The proposition gave some candidates pause and spurred candidate Christopher Dahl, a local historian and activist, to post a photo of the letter on his public Facebook account, with an excerpt from the Federal Communications Commission's guidelines for equal candidate appearances as the caption.
"Except as otherwise indicated in § 73.1944, no station licensee is required to permit the use of its facilities by any legally qualified candidate for public office, but if any licensee shall permit any such candidate to use its facilities, it shall afford equal opportunities to all other candidates for that office to use such facilities. Such licensee shall have no power of censorship over the material broadcast by any such candidate," the regulation reads.
Not all candidates said they received the letter.
On Tuesday, the Times Free Press got responses from eight of the 14 mayoral candidates. Seven candidates or their campaigns verified that they received the letter. One said he has not received any such offer.
"I didn't get a thing from Channel 9," Candidate Andrew McLaren said when asked late Tuesday. "I did not get that, and I think that that's very shady. They should not be doing that at all."
Even if each candidate got the same offer, Paulson said the pay-to-play offers raise questions about the station's actual news coverage under a separate FCC requirement.
"In essence, the station is offering an advertising opportunity to all the candidates. But that doesn't tell us whether they're going to cover the candidates similarly in other news coverage, and that's something you obviously want to ask them to do," Paulson added. "What would clearly be wrong is if the only coverage came in the form of paid coverage. If they covered nothing else and simply offer an advertising opportunity, the station would probably be in violation of its FCC required public service to community."

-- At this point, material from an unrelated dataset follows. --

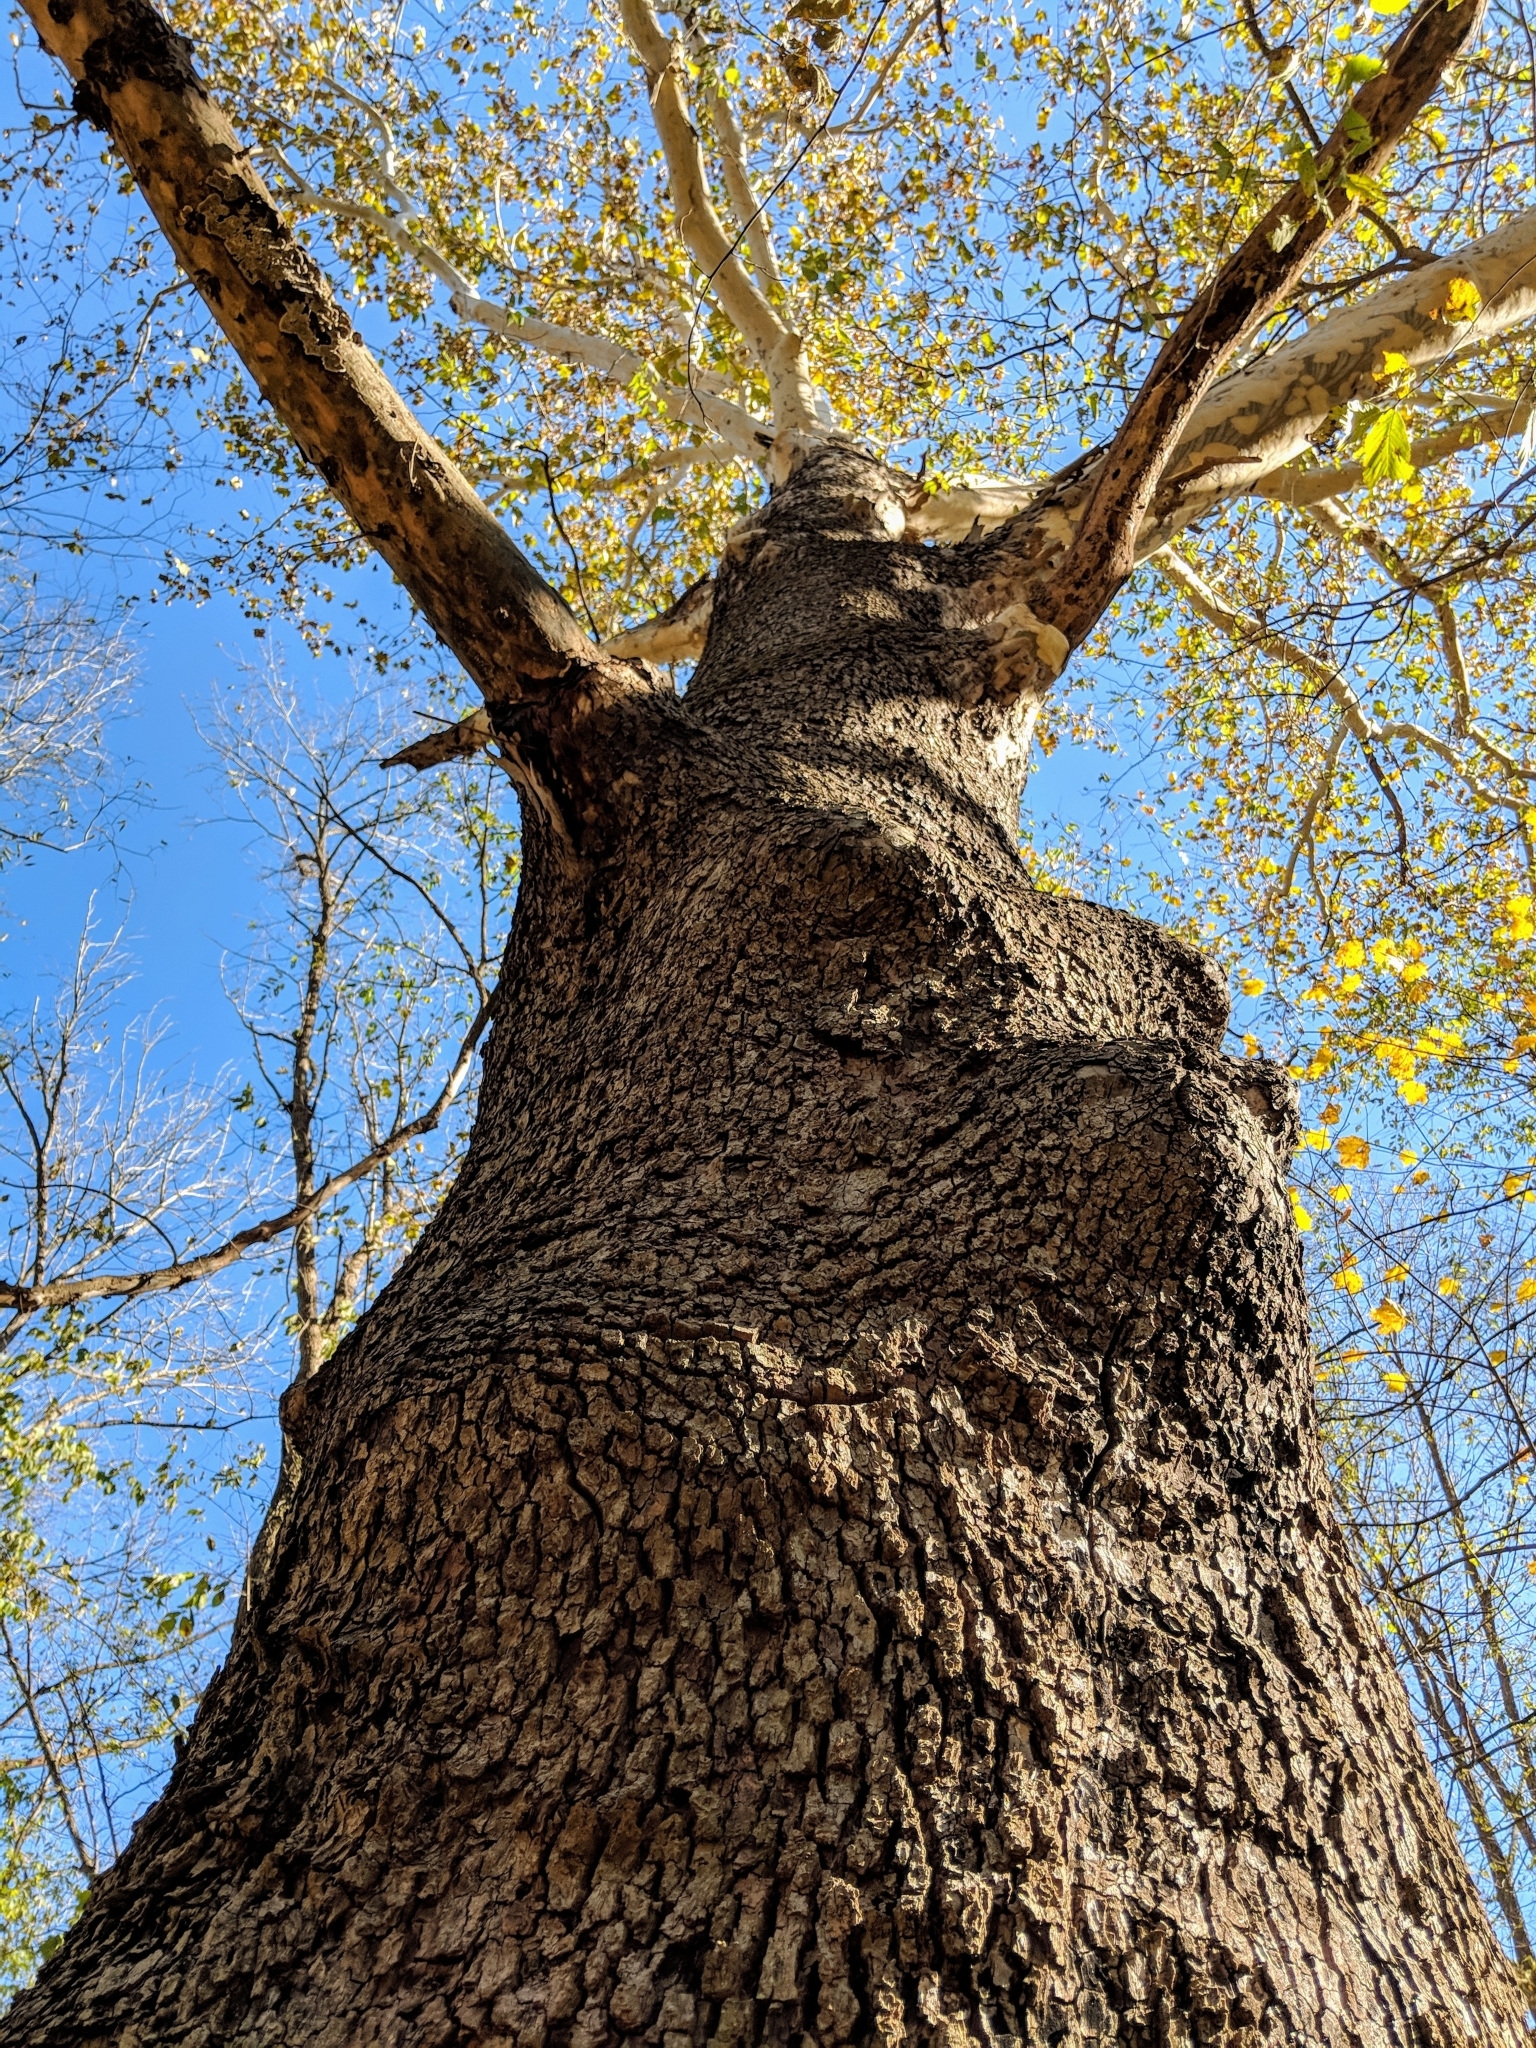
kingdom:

Ricke said he believes the news department will do similar interviews, but could not confirm.
"Right now, we're offering it for the 'This N That' show. We have let our news division know what we're doing. And I believe they're going to be reaching out to each candidate for a separate piece, but not in a non-scripted environment," Ricke said.
"Usually when the news interviews someone, they're the ones with the questions. 'This N That' is a sales program, so it's really their platform to say what they would like to say."
While several mayoral candidates have been covered on Channel 9, some candidates had not yet been named in a single story on their website, as of Tuesday.